Jesus urged them not to be troubled in their hearts about His departure and promised them He was going to prepare a place for them (John 14: 1-2). He further promised to return to receive them to Himself so that they could be where He was going (v. 3). Then He added this, “And where I go you know, and the way you know” (v. 4). Obviously, the where was heaven, and the way there was the way He had outlined in the gospel.
But they were slow to catch His meaning, and Thomas probably spoke for them all when he said, “Lord, we do not know where you are going, and how can we know the way?” (v. 5).
Jesus said to him, “I am the way, the truth, and the life. No one comes to the Father except through me” (John 14: 6). By now His meaning certainly ought to have been clear. He was going to the Father in heaven, and the only way there for them was through faith in Christ.

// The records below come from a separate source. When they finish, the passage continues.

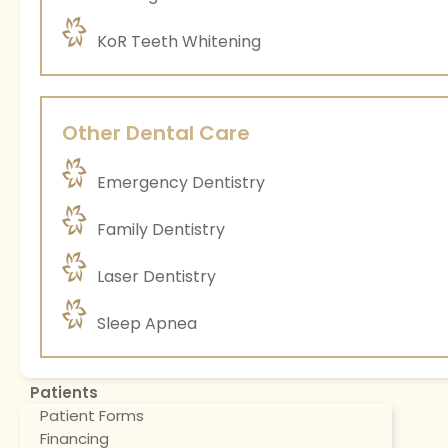
KoR Teeth Whitening
Other Dental Care
Emergency Dentistry
Family Dentistry
Laser Dentistry
Sleep Apnea
Patients
Patient Forms
Financing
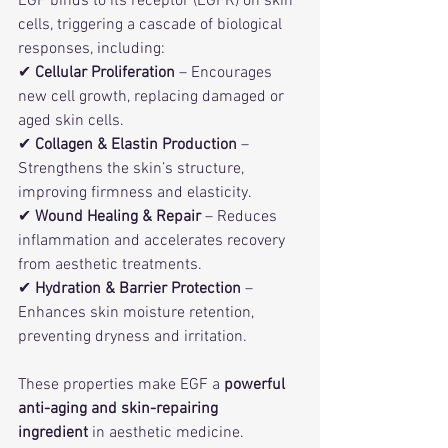
EGF binds to its receptor (EGFR) on skin 
cells, triggering a cascade of biological 
responses, including:
✔ 
Cellular Proliferation
 – Encourages 
new cell growth, replacing damaged or 
aged skin cells.
✔ 
Collagen & Elastin Production
 – 
Strengthens the skin’s structure, 
improving firmness and elasticity.
✔ 
Wound Healing & Repair
 – Reduces 
inflammation and accelerates recovery 
from aesthetic treatments.
✔ 
Hydration & Barrier Protection
 – 
Enhances skin moisture retention, 
preventing dryness and irritation.
These properties make EGF a 
powerful 
anti-aging and skin-repairing 
ingredient
 in aesthetic medicine.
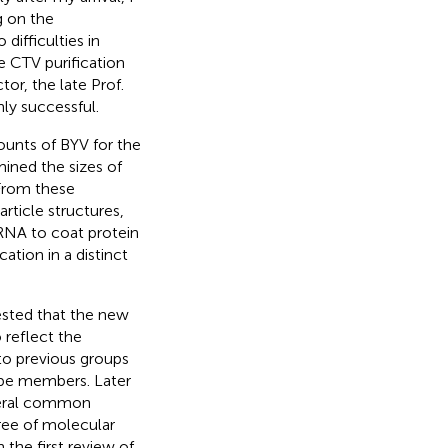
g on the
difficulties in
e CTV purification
tor, the late Prof.
ly successful.
ounts of BYV for the
mined the sizes of
 From these
rticle structures,
 RNA to coat protein
cation in a distinct
ested that the new
 reflect the
to previous groups
ype members. Later
veral common
gree of molecular
 the first review of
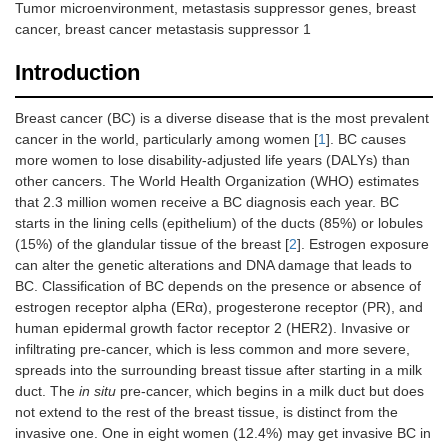
Tumor microenvironment, metastasis suppressor genes, breast
cancer, breast cancer metastasis suppressor 1
Introduction
Breast cancer (BC) is a diverse disease that is the most prevalent
cancer in the world, particularly among women [
1
]. BC causes
more women to lose disability-adjusted life years (DALYs) than
other cancers. The World Health Organization (WHO) estimates
that 2.3 million women receive a BC diagnosis each year. BC
starts in the lining cells (epithelium) of the ducts (85%) or lobules
(15%) of the glandular tissue of the breast [
2
]. Estrogen exposure
can alter the genetic alterations and DNA damage that leads to
BC. Classification of BC depends on the presence or absence of
estrogen receptor alpha (ERα), progesterone receptor (PR), and
human epidermal growth factor receptor 2 (HER2). Invasive or
infiltrating pre-cancer, which is less common and more severe,
spreads into the surrounding breast tissue after starting in a milk
duct. The
in situ
pre-cancer, which begins in a milk duct but does
not extend to the rest of the breast tissue, is distinct from the
invasive one. One in eight women (12.4%) may get invasive BC in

Then Jesus added an explicit claim about His own deity: “if you had known me, you would have known my Father also; And from now on you know Him and have seen Him” (John 14: 7). He was stating it in the clearest possible language that He is God. Christ and Father are one in the same essence.
It was at this point that Phillip spoke up: “Phillip said to him, ‘Lord, show us the Father, and it is sufficient for us’” (v. 8).
“Show us the father”? How could Phillip say such a thing, immediately after what Jesus had just told them? This is profoundly sad. You would think that by the time Phillip got to this point, so long a time after he had begun to follow Jesus, he would know better. All that time, he had heard Jesus teach. He had witnessed untold numbers of miracles. He had seen people healed of the worst kinds of diseases and infirmities. He had been there when Jesus cast out demons. He had spent time in intimate fellowship with Christ, day in and day out, 24 hours a day, seven days a week, for many months. If he had truly known Christ, he would have known the Father also (v. 7).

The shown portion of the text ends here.